Optimizing Your Website
The final step in website development is optimization—making your website load and your scripts run as quickly and responsively as possible. Safari has a visual download analyzer and a JavaScript profiler to help you.
Optimizing Loading, Scripting, and Rendering Times
If your website loads slowly, use the timeline view in the Instrument navigator to see why. You can see immediately if the delay is caused by a server-side script that is not responding promptly, a large resource that takes a long time to load, or a script that takes a long time to execute prior to requesting another resource. You can also use the timeline view to scan for resources that are not loading at all, such as missing style sheets or requested resources that have been misspelled.
To see how long it takes to load a website, including the time spent evaluating scripts and rendering, click the gray record circle button toward the top-right corner of the Instrument navigator. When the circle turns red to indicate that recording has started, press Command-R to reload the website. Wait until the site has loaded, then click the red circle button to stop recording.
At the top of the content browser, Safari lists the network requests, CSS layout calculations and rendering processes, and JavaScript events involved in loading and displaying the website when they occur chronologically. They appear as a series of blue-, purple-, and yellow-colored bars, as shown in Figure 4-1.

When the Network Requests timeline is selected, the bottom portion of the content browser displays each individual file requested from the webpage. The horizontal bar graph shows you when each resource was requested, the latency of the server, and the download time for each resource. Hover over any bar to see additional details in a tooltip.
The vertical dashed blue line indicates when the DOM is available to Safari, and is equivalent to the DOMContentLoaded JavaScript event. The red line indicates when all resources have loaded, and is equivalent to the load JavaScript event.
Click the record button or press Command-R again to record a new timeline.
To see an alternate timeline view showing network latency, resource size, load time, HTTP request type, and status, click the Columns button on the right edge of Web Inspector. This brings up the network timeline view, as shown in Figure 4-2. Drag the divider between any two columns to make a column wider or narrower, and click any column header to sort that column. Sorting by Transferred, for example, will show you the largest resources coming over the wire. Sorting by Latency will show you the files that took the longest for the remote host to serve.

Click the go-to arrow next to an item in the Name column to preview the file’s contents, and to see the request and response headers, as illustrated in Figure 4-3. Click the Back arrow to return to the timeline view.
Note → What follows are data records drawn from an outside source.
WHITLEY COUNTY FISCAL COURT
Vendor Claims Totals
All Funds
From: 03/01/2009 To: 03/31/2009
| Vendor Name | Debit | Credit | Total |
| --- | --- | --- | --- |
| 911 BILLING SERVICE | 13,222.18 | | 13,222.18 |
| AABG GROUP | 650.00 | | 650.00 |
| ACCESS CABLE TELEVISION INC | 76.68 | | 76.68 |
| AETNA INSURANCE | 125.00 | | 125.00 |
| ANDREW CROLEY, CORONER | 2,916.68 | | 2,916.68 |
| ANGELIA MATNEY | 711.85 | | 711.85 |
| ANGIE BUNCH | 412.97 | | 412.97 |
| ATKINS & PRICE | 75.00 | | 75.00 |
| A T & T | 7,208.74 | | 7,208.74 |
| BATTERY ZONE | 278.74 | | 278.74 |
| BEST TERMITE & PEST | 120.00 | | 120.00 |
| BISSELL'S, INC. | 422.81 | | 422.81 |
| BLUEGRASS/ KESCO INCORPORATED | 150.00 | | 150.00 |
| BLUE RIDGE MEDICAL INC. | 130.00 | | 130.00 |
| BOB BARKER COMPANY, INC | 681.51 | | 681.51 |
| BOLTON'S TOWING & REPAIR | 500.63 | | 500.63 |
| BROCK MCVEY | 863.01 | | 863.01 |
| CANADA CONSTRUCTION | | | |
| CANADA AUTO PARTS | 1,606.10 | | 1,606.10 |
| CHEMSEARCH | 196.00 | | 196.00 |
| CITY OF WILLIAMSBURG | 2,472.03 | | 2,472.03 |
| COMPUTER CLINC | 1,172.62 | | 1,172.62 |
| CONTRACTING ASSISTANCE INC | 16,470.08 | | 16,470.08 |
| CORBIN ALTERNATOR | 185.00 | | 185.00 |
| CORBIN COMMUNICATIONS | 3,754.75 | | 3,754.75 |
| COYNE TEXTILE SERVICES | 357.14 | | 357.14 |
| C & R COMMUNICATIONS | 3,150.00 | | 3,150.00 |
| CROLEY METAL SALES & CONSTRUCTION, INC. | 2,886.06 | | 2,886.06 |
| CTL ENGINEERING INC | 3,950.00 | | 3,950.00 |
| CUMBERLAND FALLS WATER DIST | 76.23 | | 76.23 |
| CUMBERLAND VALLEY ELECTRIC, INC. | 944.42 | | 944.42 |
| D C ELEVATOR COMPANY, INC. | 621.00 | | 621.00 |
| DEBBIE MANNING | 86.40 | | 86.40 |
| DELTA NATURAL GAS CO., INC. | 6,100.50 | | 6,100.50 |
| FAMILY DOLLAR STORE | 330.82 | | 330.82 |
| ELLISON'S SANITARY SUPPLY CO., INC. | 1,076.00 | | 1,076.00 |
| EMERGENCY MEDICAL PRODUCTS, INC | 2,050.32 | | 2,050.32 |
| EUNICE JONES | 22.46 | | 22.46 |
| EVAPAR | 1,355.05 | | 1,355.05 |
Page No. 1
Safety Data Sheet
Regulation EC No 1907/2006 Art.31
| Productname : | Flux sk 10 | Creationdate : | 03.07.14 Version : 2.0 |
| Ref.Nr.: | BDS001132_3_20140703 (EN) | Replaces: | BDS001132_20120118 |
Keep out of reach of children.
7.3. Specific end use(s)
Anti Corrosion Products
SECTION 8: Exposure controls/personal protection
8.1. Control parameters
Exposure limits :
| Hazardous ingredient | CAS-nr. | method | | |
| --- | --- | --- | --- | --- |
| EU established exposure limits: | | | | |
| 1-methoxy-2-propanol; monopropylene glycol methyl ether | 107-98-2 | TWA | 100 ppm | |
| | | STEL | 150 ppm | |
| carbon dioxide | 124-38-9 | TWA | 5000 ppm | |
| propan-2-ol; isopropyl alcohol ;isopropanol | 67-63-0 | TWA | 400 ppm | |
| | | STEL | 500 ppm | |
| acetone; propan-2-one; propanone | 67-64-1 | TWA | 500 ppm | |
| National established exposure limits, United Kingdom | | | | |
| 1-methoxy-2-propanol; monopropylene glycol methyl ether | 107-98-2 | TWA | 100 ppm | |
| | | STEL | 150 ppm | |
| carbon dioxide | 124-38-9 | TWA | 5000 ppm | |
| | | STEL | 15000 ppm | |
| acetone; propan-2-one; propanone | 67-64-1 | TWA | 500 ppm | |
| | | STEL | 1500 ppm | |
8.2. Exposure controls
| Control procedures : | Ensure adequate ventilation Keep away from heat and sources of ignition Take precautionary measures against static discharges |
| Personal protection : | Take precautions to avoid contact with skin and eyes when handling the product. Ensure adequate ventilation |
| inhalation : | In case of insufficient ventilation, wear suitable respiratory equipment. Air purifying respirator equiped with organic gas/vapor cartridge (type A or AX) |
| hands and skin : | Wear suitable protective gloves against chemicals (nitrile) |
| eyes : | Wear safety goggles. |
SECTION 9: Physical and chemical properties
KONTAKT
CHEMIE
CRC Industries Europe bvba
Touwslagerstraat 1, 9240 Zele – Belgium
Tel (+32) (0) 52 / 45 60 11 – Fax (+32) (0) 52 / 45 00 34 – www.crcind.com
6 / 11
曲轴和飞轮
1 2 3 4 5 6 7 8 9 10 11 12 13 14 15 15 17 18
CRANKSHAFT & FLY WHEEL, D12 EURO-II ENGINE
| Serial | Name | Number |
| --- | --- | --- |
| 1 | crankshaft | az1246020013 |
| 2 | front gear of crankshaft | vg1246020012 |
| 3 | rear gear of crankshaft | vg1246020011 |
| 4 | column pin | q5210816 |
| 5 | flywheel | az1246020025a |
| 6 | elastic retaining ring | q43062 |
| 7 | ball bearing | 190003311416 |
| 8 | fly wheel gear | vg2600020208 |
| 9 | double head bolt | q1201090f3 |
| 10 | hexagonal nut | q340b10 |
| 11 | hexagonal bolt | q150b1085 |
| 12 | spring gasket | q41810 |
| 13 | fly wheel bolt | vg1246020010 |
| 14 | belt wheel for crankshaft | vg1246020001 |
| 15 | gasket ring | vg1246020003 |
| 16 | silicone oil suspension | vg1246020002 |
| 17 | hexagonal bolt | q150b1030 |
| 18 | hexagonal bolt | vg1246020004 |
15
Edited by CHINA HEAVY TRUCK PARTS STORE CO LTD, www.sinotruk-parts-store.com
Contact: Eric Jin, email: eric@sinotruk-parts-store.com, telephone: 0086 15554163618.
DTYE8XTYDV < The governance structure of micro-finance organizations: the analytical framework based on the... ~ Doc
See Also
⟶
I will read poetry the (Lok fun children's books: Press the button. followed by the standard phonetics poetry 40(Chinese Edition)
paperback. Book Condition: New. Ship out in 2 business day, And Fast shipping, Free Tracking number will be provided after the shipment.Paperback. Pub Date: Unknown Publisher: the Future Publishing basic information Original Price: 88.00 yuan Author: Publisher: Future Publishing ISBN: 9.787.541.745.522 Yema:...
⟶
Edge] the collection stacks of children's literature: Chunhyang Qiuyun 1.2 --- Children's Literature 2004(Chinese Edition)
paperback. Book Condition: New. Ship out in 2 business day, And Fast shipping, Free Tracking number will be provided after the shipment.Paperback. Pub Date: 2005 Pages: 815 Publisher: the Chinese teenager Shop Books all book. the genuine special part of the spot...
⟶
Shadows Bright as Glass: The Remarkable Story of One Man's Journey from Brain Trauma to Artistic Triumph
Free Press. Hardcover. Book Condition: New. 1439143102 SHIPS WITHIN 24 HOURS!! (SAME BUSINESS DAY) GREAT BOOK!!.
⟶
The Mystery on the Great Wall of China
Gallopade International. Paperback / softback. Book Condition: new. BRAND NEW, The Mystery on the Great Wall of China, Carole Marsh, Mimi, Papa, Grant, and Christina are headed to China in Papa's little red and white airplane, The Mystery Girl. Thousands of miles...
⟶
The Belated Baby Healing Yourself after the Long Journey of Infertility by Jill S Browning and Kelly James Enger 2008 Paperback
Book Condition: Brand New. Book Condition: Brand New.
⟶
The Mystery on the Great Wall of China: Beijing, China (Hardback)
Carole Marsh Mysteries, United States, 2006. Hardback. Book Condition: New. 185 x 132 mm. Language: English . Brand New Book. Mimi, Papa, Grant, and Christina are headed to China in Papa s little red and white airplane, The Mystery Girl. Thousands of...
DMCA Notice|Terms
Just as you can see great detail about every resource that has loaded, you can see great detail about every CSS rendering process and every JavaScript event. Click on Layout & Rendering or JavaScript & Events in the Timelines pane to display a table of each paint and event that has been captured.
Optimizing JavaScript
Underneath the Timelines pane in the Instrument navigator is the Profiles pane. This pane allows you to see where execution time is being spent in your JavaScript. Use the Profiles pane to find bottlenecks in your scripts and optimize their performance.
To use the Profiles pane, you must start profiling, either manually or by including a console.profile() call in your script. To start profiling manually, click the record button (gray circle) in the top right of the Profiles pane. The record button turns red. To stop the profile, click the record button again. No profile is displayed until you stop profiling, either manually or through a call to console.profileEnd(). Each time you begin and end profiling, another profile is captured.
The JavaScript profiler is fully compatible with the Firebug functions console.profile() and console.profileEnd(), but in Safari you can optionally specify a title in console.profileEnd() to stop a specific profile if multiple profiles are being recorded.
Once you have captured one or more profiles, they are listed on the left side of Web Inspector. Manual profiles are named sequentially (JavaScript Profile 1, JavaScript Profile 2, and so on). Profiles created by calls to console.profile() are named with the title of the profile provided in the script. If multiple profiles are captured under the same name, a disclosure triangle reveals multiple runs within the profile.
The time spent in each function executed during the profile is displayed, as well as the number of times each function is called, as shown in Figure 4-4. The time is displayed as a percentage of total time.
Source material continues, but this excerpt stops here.